_Exercise directions:_
Please return the records below exactly as they appear, leaving every picture out.

[Stored items]
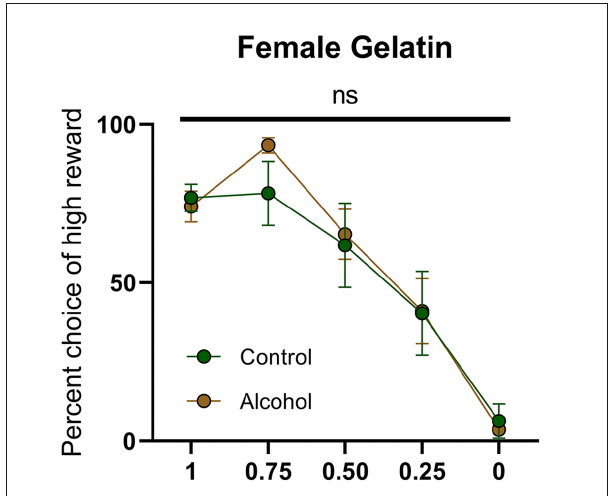
FIGURE5 Psychometric function for choice over probability from alcohol- exposed and control animals. Alcohol-exposed ( n = 8) and control ( n = 8) animals did not differ in choice behavior over the probability of reward for high reward lever or in total reinforcements received. All data are presented as mean ± SEM for the percent of high choice reward according to the probability of reward for high reward lever of 1.00, 0.75, 0.50, 0.25, and 0.00. ns p > 0.05.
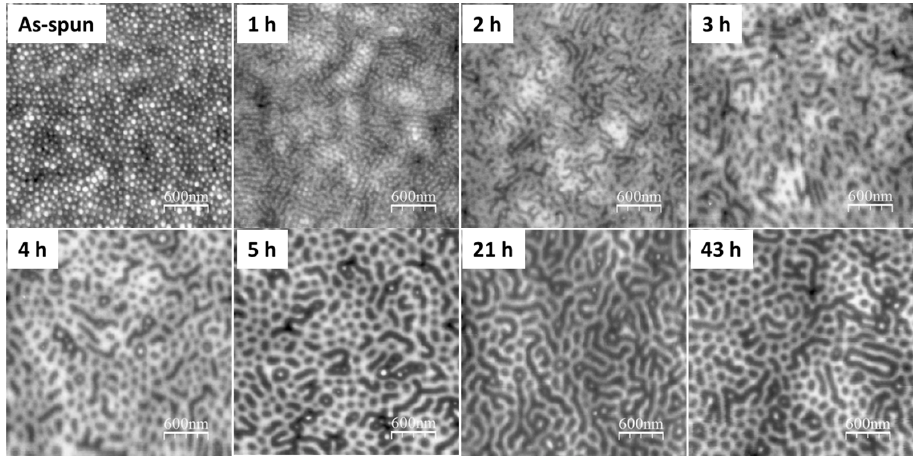
Figure 2. AFM surface height profiles of 60 nm PS- b -P2VP thin films spin-coated at 3000 rpm from 1.5 wt % solution in toluene with further annealing under toluene vapor atmosphere at 50 °C with different annealing times.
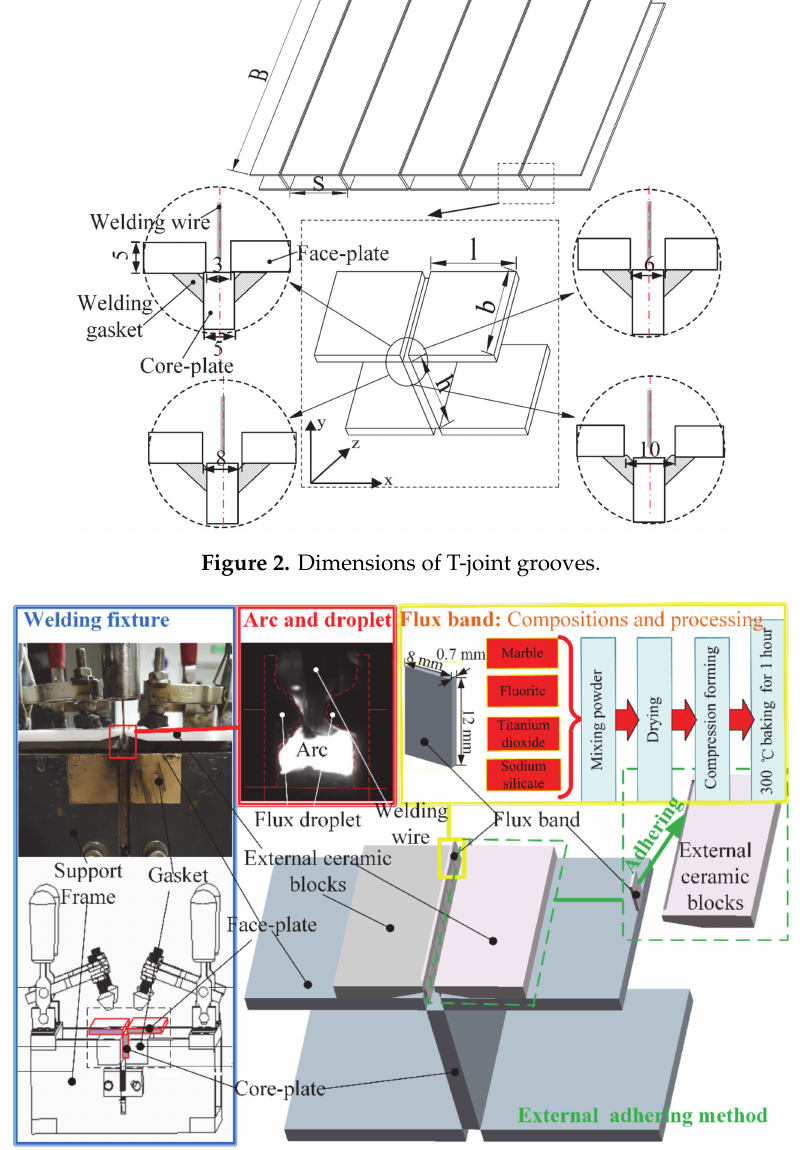
Figure 3. Flux bands and outside adhering method of FBCA welding. Table 2. The chemical compositions of flux band (wt.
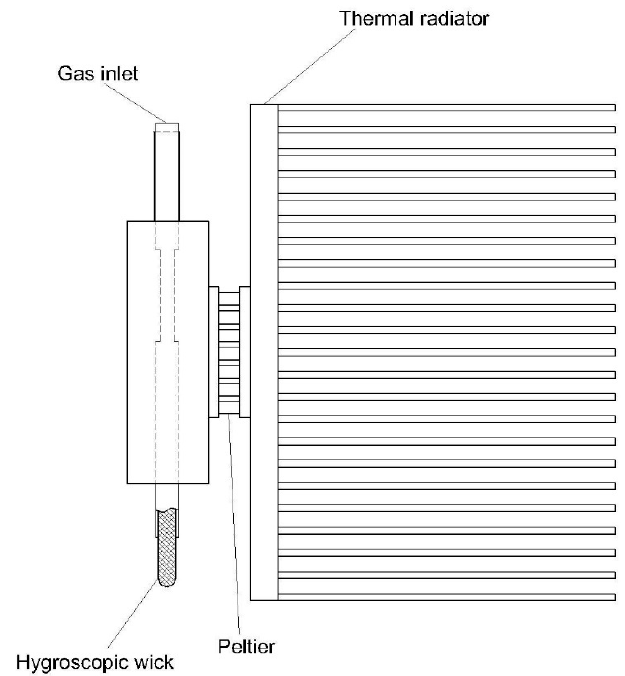
Figure 4. The embodiment of a heat exchanger using a Peltier [68].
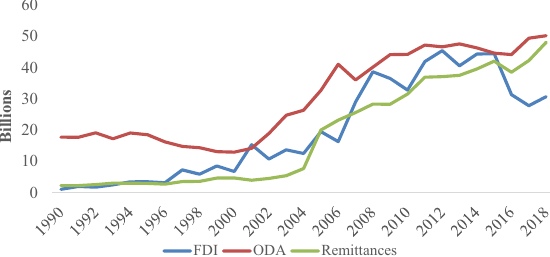
Figure 1. Trend of FDI,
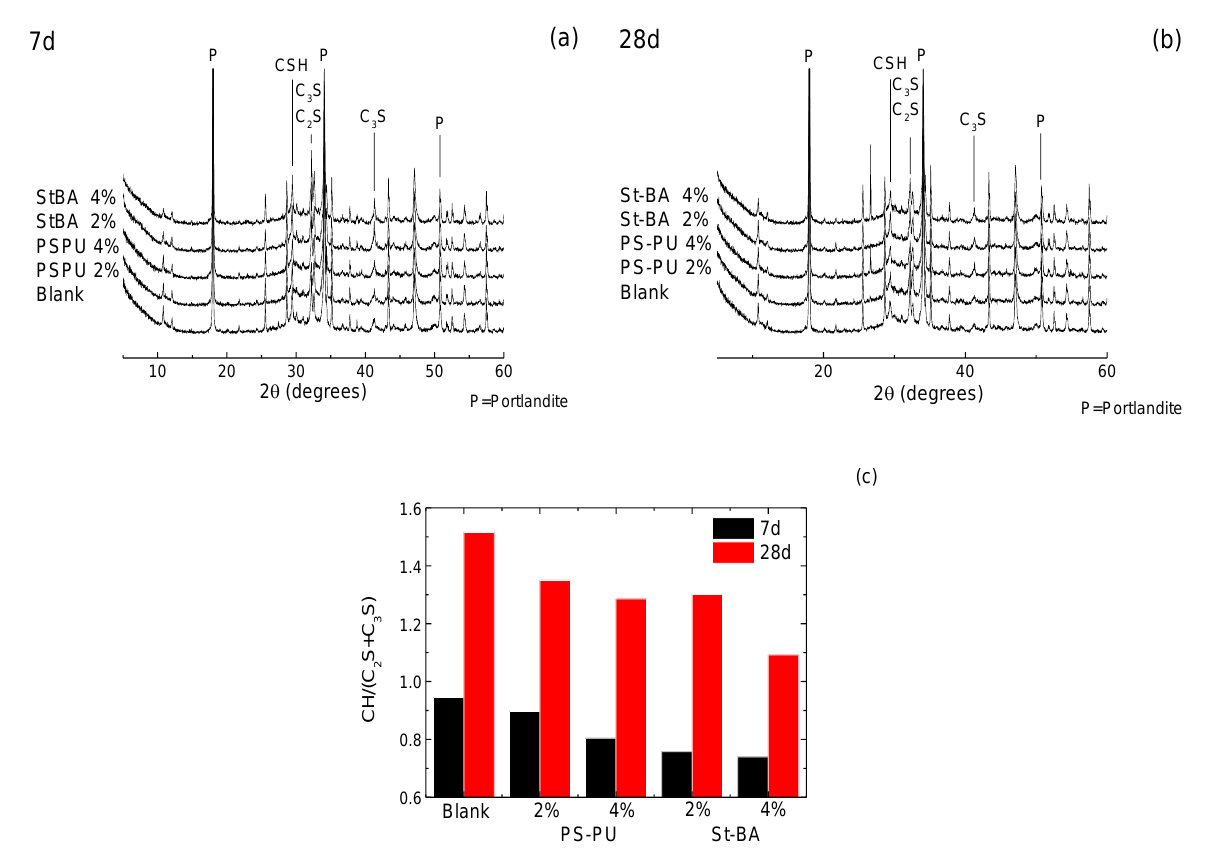
Figure 6. XRD characterizations of the latex-modified mortars: ( a ) XRD spectra at 7 d; ( b ) XRD spectra at 28 d; ( c ) CH/(C 2 S+C 3 S) data based on Rietveld calculation on XRD spectra; peak identification was based on [39,40].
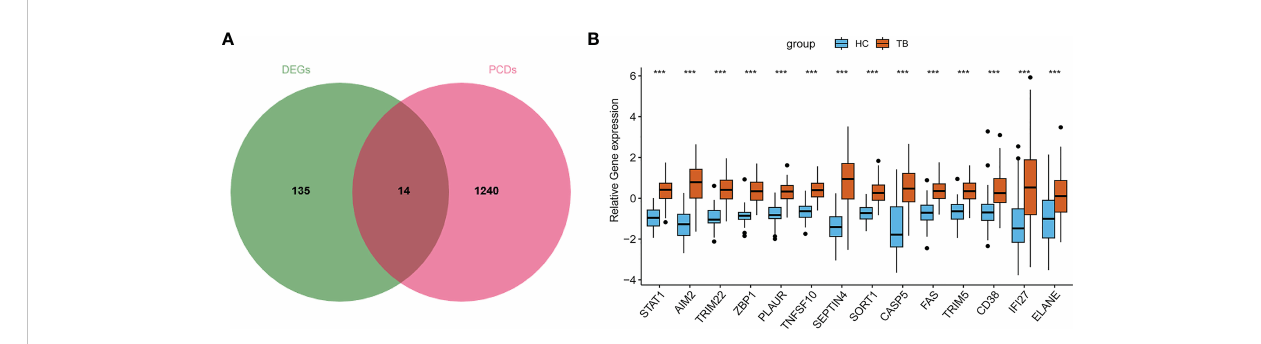
FIGURE 4 Screening of PCD-related genes in TB. (A) The overlap between DEGs and PCD-related genes. (B) Overall expression levels for PCD-related genes in TB patients.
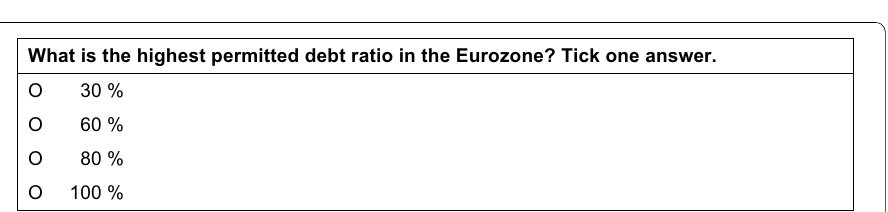
Fig. 1 Example of a text-based introduction to the Euro crisis issue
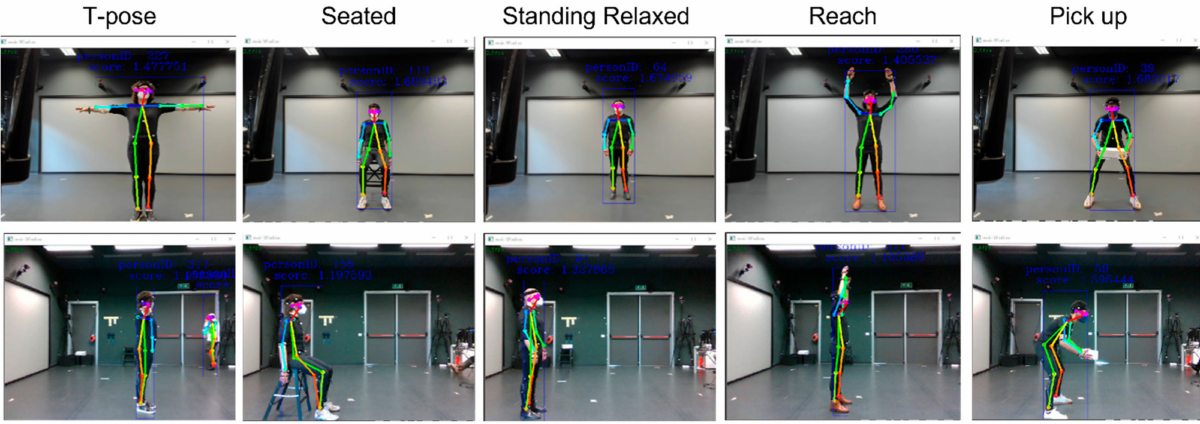
Figure 6. Graph comparing the RMSE values “RGB-MAS vs. manual” and “Vicon vs. manual”.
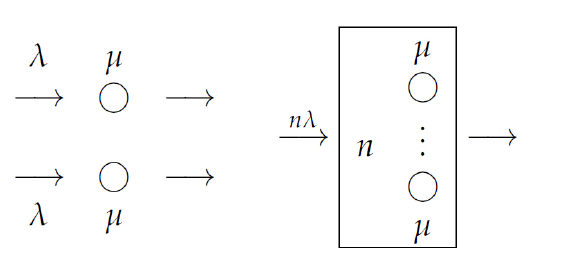
Figure 2. n isolated M | M | 1 | 0 systems ( left ), aggregated M | M | n | 0 system ( right ). (cid:98) b n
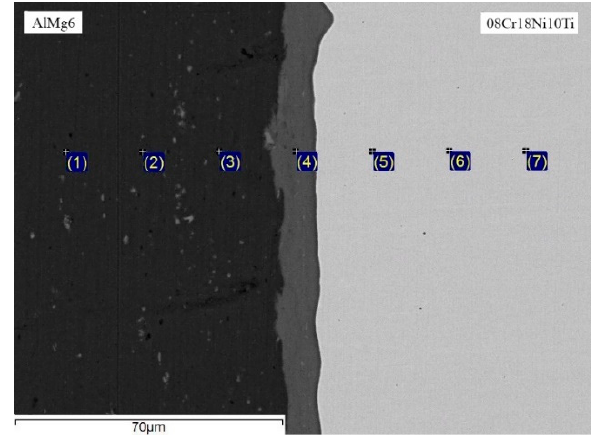
Figure 11. SEM image for AlMg6–08Cr18Ni10Ti weld interface. Table 3. EDS results for AlMg6-08Cr18Ni10Ti interface (all results in wt %).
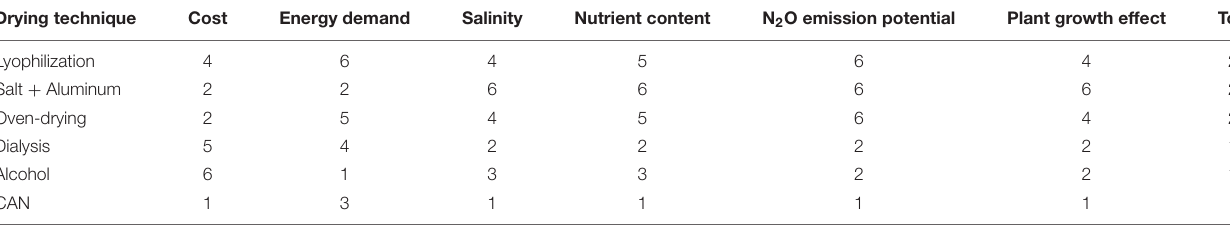
TABLE 5 | Decision matrix, comparing various jellyfish drying techniques with CAN fertilizers. Drying technique Cost Energy demand Salinity Nutrient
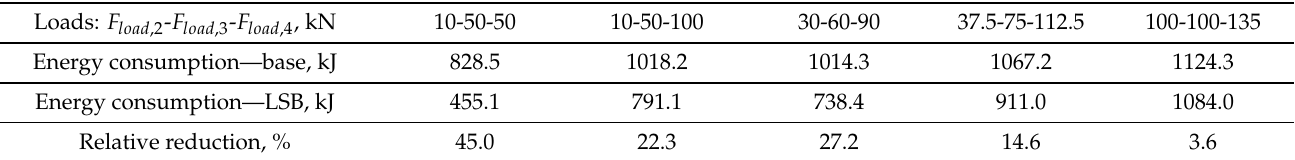
Table 4. Energy consumption, different load forces.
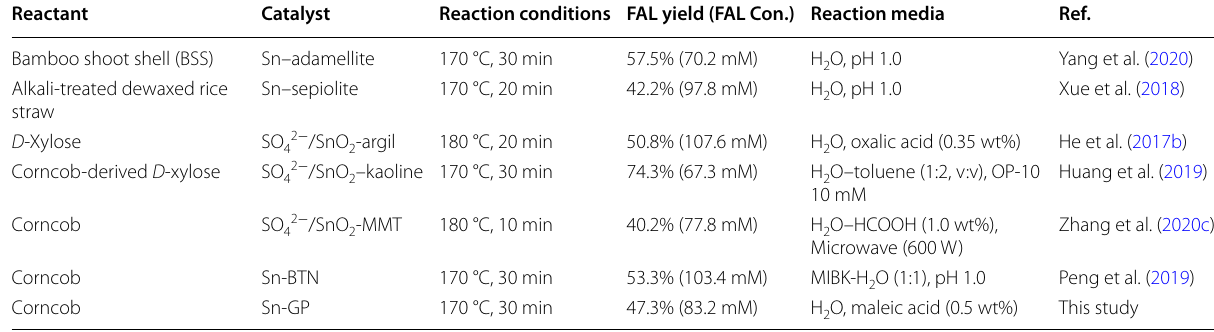
Table 1 Synthesis of furfural from D ‑xylose or biomass by tin‑based solid acids Reactant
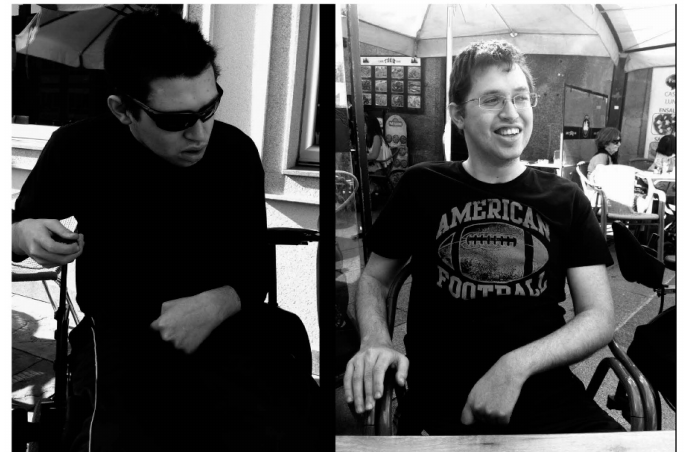
Figure 5. The changes: ( Left ) The patient two months after admission. Notice the weak control of head and trunk, the patient sitting on a wheel chair, the right and left arms flex and the irreducible carpal flex of the left wrist; ( Right ) The patient three and a half years later. Observe the patient sitting on a normal chair, the normal position of head, trunk and both arms, the corrected flex of both arms and the almost corrected flex of the left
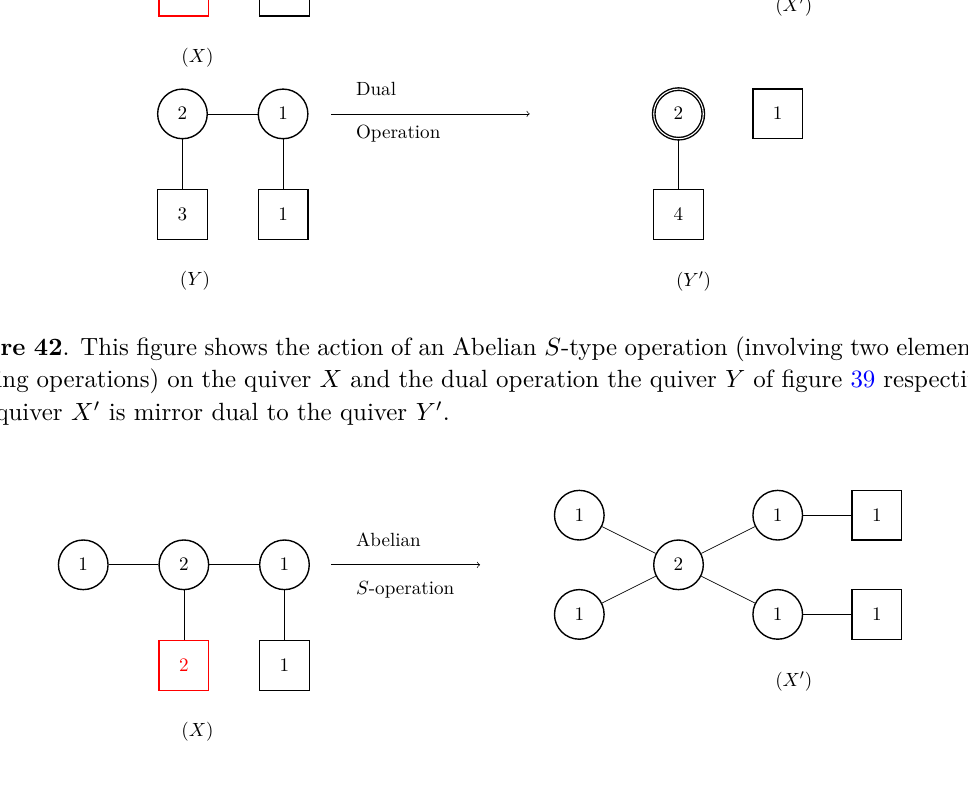
Figure 43 . This figure shows the action of an Abelian S -type operation (involving an elementary flavoring-gauging and an elementary gauging operation) on the quiver X on the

_Task solution:_
FIGURE5 Psychometric function for choice over probability from alcohol- exposed and control animals. Alcohol-exposed ( n = 8) and control ( n = 8) animals did not differ in choice behavior over the probability of reward for high reward lever or in total reinforcements received. All data are presented as mean ± SEM for the percent of high choice reward according to the probability of reward for high reward lever of 1.00, 0.75, 0.50, 0.25, and 0.00. ns p > 0.05.
Figure 2. AFM surface height profiles of 60 nm PS- b -P2VP thin films spin-coated at 3000 rpm from 1.5 wt % solution in toluene with further annealing under toluene vapor atmosphere at 50 °C with different annealing times.
Figure 3. Flux bands and outside adhering method of FBCA welding. Table 2. The chemical compositions of flux band (wt.
Figure 4. The embodiment of a heat exchanger using a Peltier [68].
Figure 1. Trend of FDI,
Figure 6. XRD characterizations of the latex-modified mortars: ( a ) XRD spectra at 7 d; ( b ) XRD spectra at 28 d; ( c ) CH/(C 2 S+C 3 S) data based on Rietveld calculation on XRD spectra; peak identification was based on [39,40].
FIGURE 4 Screening of PCD-related genes in TB. (A) The overlap between DEGs and PCD-related genes. (B) Overall expression levels for PCD-related genes in TB patients.
Fig. 1 Example of a text-based introduction to the Euro crisis issue
Figure 6. Graph comparing the RMSE values “RGB-MAS vs. manual” and “Vicon vs. manual”.
Figure 2. n isolated M | M | 1 | 0 systems ( left ), aggregated M | M | n | 0 system ( right ). (cid:98) b n
Figure 11. SEM image for AlMg6–08Cr18Ni10Ti weld interface. Table 3. EDS results for AlMg6-08Cr18Ni10Ti interface (all results in wt %).
TABLE 5 | Decision matrix, comparing various jellyfish drying techniques with CAN fertilizers. Drying technique Cost Energy demand Salinity Nutrient
Table 4. Energy consumption, different load forces.
Table 1 Synthesis of furfural from D ‑xylose or biomass by tin‑based solid acids Reactant
Figure 5. The changes: ( Left ) The patient two months after admission. Notice the weak control of head and trunk, the patient sitting on a wheel chair, the right and left arms flex and the irreducible carpal flex of the left wrist; ( Right ) The patient three and a half years later. Observe the patient sitting on a normal chair, the normal position of head, trunk and both arms, the corrected flex of both arms and the almost corrected flex of the left
Figure 43 . This figure shows the action of an Abelian S -type operation (involving an elementary flavoring-gauging and an elementary gauging operation) on the quiver X on the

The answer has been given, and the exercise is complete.